Kelurahan menurutnya tidak memiliki wewenag untuk mencoret nama-nama penerima bantuan Program Keluarga Harapan (PKH).

Bacaan Lainnya

“Saya hanya tanya nama orang tua, tidak pernah mengancam akan mencoret nama penerima PKH,” ucapnya saat menyampaikan klarifikasi kepada awak media, Senin (7/8).

Diakui dirinya, beras raskin dibagi menjadi dua, 15 kilogram dalam karung dan 15 Kilogram dalam kantong pelastik. “Yang dalam pelastik berasnya memang tidak bagus,” tuturnya

Namun, lanjutnya, tidak tidak bisa menukar beras yang tidak bagus. Pihaknya telah membagikan masyarakat 15 kilogram beras yang bagus dan 15 kilogram beras yang kurang bagus.

“Kalau kita bagi masyarakat tukar, nanti masyarakat lain ada yang komplain lagi,” ujarnya

Ditempat yang sama Lurah Melayu Kota Piring, Ferry Lesmana mengatakan telah memberikan teguran baik secara lisan maupun tertulis. Ia mengaku bersalah atas peristiwa dugaan ancaman ini.

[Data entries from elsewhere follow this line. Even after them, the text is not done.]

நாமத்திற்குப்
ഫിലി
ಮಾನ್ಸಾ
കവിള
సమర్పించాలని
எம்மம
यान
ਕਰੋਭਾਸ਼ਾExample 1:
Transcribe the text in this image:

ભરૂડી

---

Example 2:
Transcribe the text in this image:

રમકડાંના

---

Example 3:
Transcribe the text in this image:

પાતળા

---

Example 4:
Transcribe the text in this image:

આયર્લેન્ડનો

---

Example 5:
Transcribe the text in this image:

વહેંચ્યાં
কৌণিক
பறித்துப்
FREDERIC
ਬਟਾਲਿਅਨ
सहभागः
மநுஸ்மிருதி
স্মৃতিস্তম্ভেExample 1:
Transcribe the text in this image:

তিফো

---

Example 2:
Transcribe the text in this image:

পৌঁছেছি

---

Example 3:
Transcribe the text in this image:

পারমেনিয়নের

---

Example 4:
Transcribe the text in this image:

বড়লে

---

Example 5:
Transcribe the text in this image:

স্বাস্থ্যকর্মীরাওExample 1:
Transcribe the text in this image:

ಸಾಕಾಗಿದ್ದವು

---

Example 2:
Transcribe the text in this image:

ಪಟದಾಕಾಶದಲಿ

“Kami pasti ada salah kalau ada masyarakat yang komplain, kami sebagai pelayan masyarakat minta maaf,” tuturnya

Ia menambahkan, masyarakat yang ingin komplain terkait beras raskin bisa langsung ke Kelurahan. “Saya harap bagi yang kompalin bisa datang lagsung ke kelurahan,” tuturnya

Diberita sebelumnya, Masyarakat mengeluh Beras Miskin (Raskin) yang didapatkan tidak layak untuk dikonsumsi. Salah satu disampaikan Pak Lina (41) Warga RT 04/RW 5 Kijang Lama, Kelurahan Melayu Kota Piring, Kecamatan Tanjungpinang Timur.

Ironisnya, saat dirinya mempertanyakan kelayakan beras raskin ini, malah dapat ancaman dari oknum Kelurahan Melayu Kota Piring. 

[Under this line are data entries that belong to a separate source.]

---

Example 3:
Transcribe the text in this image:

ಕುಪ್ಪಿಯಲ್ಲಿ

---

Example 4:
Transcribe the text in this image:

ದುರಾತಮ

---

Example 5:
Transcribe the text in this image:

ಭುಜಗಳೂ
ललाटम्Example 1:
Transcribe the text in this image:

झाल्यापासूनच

Ia menjelaskan, pada Juni 2017 dirinya mendapat bantuan Raskin yang kuponnya langsung diserahkan ketua RT kepada dirinya. Setalah mendapat kupon ini, dirinya lagsung datang ke Kelurahan untuk mengambil beras.

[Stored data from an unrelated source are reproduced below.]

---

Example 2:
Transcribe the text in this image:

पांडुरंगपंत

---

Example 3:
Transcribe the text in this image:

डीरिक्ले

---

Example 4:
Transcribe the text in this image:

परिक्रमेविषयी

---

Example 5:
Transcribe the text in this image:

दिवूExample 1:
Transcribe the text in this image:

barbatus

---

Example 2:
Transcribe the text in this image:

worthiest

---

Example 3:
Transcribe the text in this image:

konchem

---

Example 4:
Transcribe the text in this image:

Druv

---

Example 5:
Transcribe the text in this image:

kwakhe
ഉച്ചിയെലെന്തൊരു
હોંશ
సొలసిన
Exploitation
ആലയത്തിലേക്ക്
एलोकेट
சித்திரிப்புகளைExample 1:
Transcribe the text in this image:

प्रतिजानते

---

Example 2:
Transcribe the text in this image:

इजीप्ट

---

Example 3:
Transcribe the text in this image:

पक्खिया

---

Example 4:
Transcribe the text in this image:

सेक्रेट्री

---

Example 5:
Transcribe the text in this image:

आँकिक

Menurutnya, ia mendapat beras raskin sebanyak 30 Kilogram. Namun, dibagi menjadi dua tempat, dalam kantong 15 Kilogram dan dalam kantong 15 Kilogram. 

“Setelah saya cek dalam pelastik bagus berasnya, tapi yang dalam karung tidak bagus, tidak layak untuk dimakan,” ucapnya kepada awak media, Sabtu (5/8)

Lebih lanjut ia mengatakan, meminta anaknya inisial K (15) untuk menukar beras yang lebih bagus ke Kelurahan. Namun, bukan beras yang didapatkan anaknya, akan tetapi ancaman.

“Setelah sampai di Kelurahan anak saya malah dimarahi, dan orang kelurahan bilang sama anak saya. Siapa nama Bapak kamu biar saya coret namanya, karena cuma kalian yang komplin,” ucapnya.

Ia mengaku, terpaksa mengkonsumi beras raskin tidak layak ini, karena tidak memiliki pilihan lain. “Ini sudah posisi bersih ya dek. Sebelum dibersihkan lebih parah dari sini,” tuturnya.